According to Bell, there are various types of weather measuring instruments. Some, like the one in Story City, only measures moisture. Other units measure temperature, wind, barometric pressure and moisture. And a few measure all of the weather elements.

“When I first started taking care of the Story City equipment it had a paper roll of tape similar to the tape in a cash register,” explained Bell. “Every 15 minutes it punched holes for the time, plus the amount of moisture in the bucket. It had to be checked regularly to make sure the time was right and if the bucket was getting full.”

The precipitation bucket can hold around 15 inches. Sometimes, Bell recalls, the paper tape would rip or track wrong, so he had to constantly pay attention to it. Every first of the month Bell would have to change the tape and send the used tape to the NWS in Johnston in a pre-paid envelope that they would furnish to him regularly.

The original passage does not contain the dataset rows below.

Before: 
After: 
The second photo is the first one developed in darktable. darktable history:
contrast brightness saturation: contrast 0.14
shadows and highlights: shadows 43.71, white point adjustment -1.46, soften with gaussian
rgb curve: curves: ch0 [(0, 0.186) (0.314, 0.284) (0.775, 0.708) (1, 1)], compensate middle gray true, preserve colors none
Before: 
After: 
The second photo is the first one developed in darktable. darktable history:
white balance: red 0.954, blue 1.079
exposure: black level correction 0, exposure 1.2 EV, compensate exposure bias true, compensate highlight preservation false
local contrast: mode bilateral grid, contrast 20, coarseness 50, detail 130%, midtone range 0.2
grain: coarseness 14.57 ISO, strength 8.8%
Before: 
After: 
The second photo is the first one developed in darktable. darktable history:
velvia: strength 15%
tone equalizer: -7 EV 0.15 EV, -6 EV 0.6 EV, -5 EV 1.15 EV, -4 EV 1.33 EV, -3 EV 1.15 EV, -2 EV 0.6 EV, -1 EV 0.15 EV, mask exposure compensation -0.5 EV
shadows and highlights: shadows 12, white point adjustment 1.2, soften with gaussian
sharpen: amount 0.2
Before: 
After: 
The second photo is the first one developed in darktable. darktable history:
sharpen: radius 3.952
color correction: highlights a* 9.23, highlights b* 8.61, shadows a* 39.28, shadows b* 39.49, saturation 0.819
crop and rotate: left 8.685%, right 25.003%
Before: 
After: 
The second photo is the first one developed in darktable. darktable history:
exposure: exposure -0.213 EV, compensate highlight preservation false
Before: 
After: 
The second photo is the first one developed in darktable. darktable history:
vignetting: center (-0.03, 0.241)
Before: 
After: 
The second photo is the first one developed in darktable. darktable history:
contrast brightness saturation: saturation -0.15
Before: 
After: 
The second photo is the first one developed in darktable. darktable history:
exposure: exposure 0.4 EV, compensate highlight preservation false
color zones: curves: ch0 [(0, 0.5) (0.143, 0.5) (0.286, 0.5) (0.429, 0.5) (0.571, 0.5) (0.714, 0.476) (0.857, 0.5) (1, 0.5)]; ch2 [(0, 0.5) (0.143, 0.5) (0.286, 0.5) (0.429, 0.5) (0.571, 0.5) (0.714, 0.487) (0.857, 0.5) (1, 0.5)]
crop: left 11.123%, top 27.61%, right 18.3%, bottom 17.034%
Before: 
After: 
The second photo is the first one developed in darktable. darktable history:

Now the tape has been replaced with an electronic read out, but Bell still has to check on the weather station. The machine also has its own phone number attached to it, so during heavy rains the weather service just has to dial the number to find out how much rain fell in the Story City area.

“Having all of these units spread out around the state allows them to know how much it rains or snows during a storm,” stated Bell. “They send out this information to all of the news services to help with their forecasts.”

Individual observers like Tom Bell have been taking daily measurements for decades, with even successive family generations providing records for over 100 years. The family in Iowa with the longest record was the Stern family of Logan, who reported from January 1860 to November 1960. The single observer with the longest Iowa record was Earl :Slife of Hawarden, who began observing on August 10, 1926 and retired July 3, 1993 - a total of 66 years, 10 months and 23 days.

“The nation owes a sincere debt of gratitude to the cooperative weather observers who have quietly and steadily built up what amounts to a priceless natural treasure in the finest tradition of volunteer service to their country,” commented Fillbach. “The United States government and others greatly appreciate this service and thank Thomas for 20 years of a job well done.”

Tom isn’t stopping at 20 years. He plans to continue doing his weather reporting for the NWS and manning the weather station in Story City for many more years. “It’s been fun and interesting,” he said, “and hopefully I’ll be able to do it for another 20 years.”